❝ Until recently, the sophisticated view about calorie labels in restaurants was one of despair: A series of studies suggested that the practice, required by Obamacare and modeled on what has been done in New York and other cities, just doesn’t succeed in promoting healthy food choices and reducing obesity.
But comprehensive new research offers a dramatically different picture. It finds that if we divide Americans into subgroups — the normal, the overweight, and the obese — we’ll find that calorie labels have had a large and beneficial effect on those who most need them.
❝ Partha Deb and Carmen Vargas, both of Hunter College, focused on what happened to people’s body mass from 2003 to 2012. They used data from the Behavioral Risk Factor Surveillance System, the annual, nationally representative survey conducted by the Centers for Disease Control and Prevention in collaboration with state health departments. The survey collects information on self-reported height and weight, as well as demographic information…
But things get much more interesting once we start to look at subpopulations, in terms of Body Mass Index: normal, overweight or obese. In all three subpopulations, men’s BMI was significantly reduced after the introduction of calorie labels. The reduction was largest among the obese, next largest among the overweight, and smallest for those with a normal BMI. For women, the effect was statistically significant only for those who were overweight.
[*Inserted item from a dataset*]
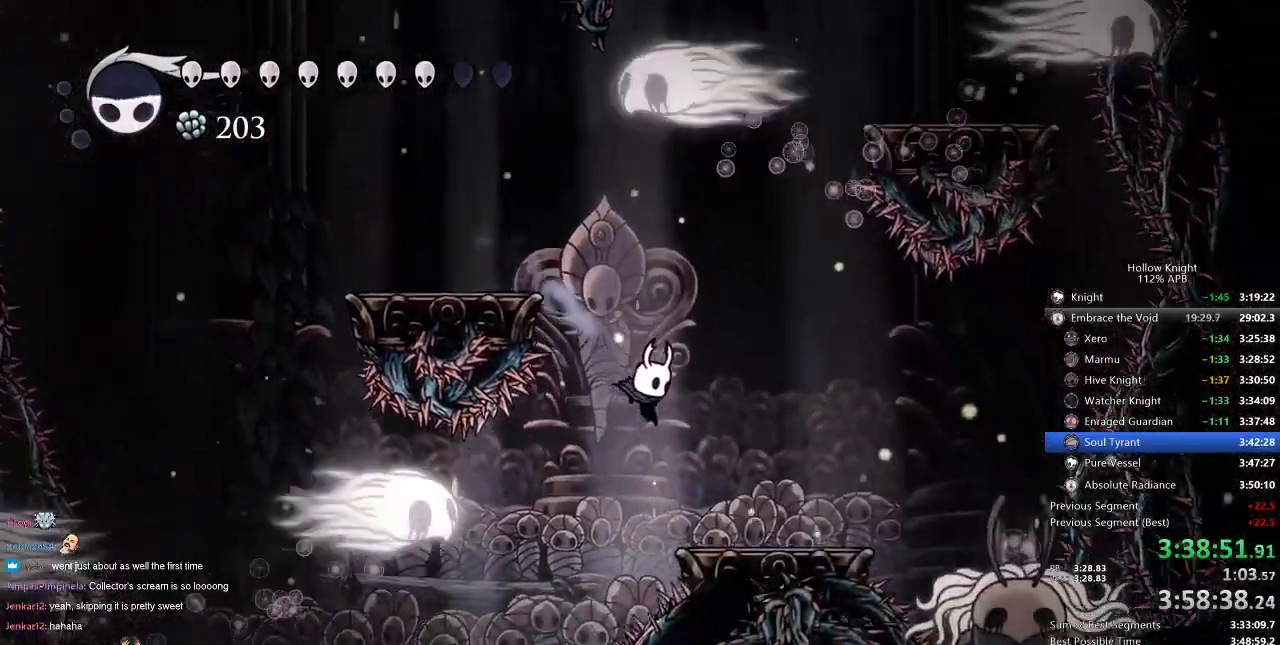
{"keys": ["jump", "left"], "events": [[67, "jump", "down"], [350, "left", "down"], [384, "right", "up"]]}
❝ Digging deeper, Deb and Vargas find that both men and women in the normal weight class tend to live in high-income areas and to be college graduates; that group shows little or no effect from the calorie labels. Among the men and women who show the largest effects, an unusually high percentage tend to have no education beyond high school, to be older, and to be Hispanic.
In general, these results make a lot of sense. People of normal weight have no reason to change their behavior; they don’t have a weight problem. And if people are highly educated, it’s possible that calorie labels will not tell them a whole lot.
❝ By contrast, men and women with weight problems have good reasons to try to lose weight — and the labels have helped them to do just that. And if consumers are less well-educated, maybe the calorie labels are more likely to tell them something they don’t know.
❝ All in all, it’s a terrific story: The people who need to lose weight are losing weight, and the people who are least likely to know about caloric content are learning about it.
In this light, the research leaves only one serious puzzle: obese women, for whom the labels have had no effect. Deb and Vargas do not try to explain this finding. It remains a mystery.
Obviously a lot more research is needed. More support and supportive public practices may further add to the plus side of the equation. Obesity has already started to turn around a wee bit in young people. We already are a nation that exercises for fitness more than most. Maybe, we’re getting ready to exhibit some leadership in healthy eating?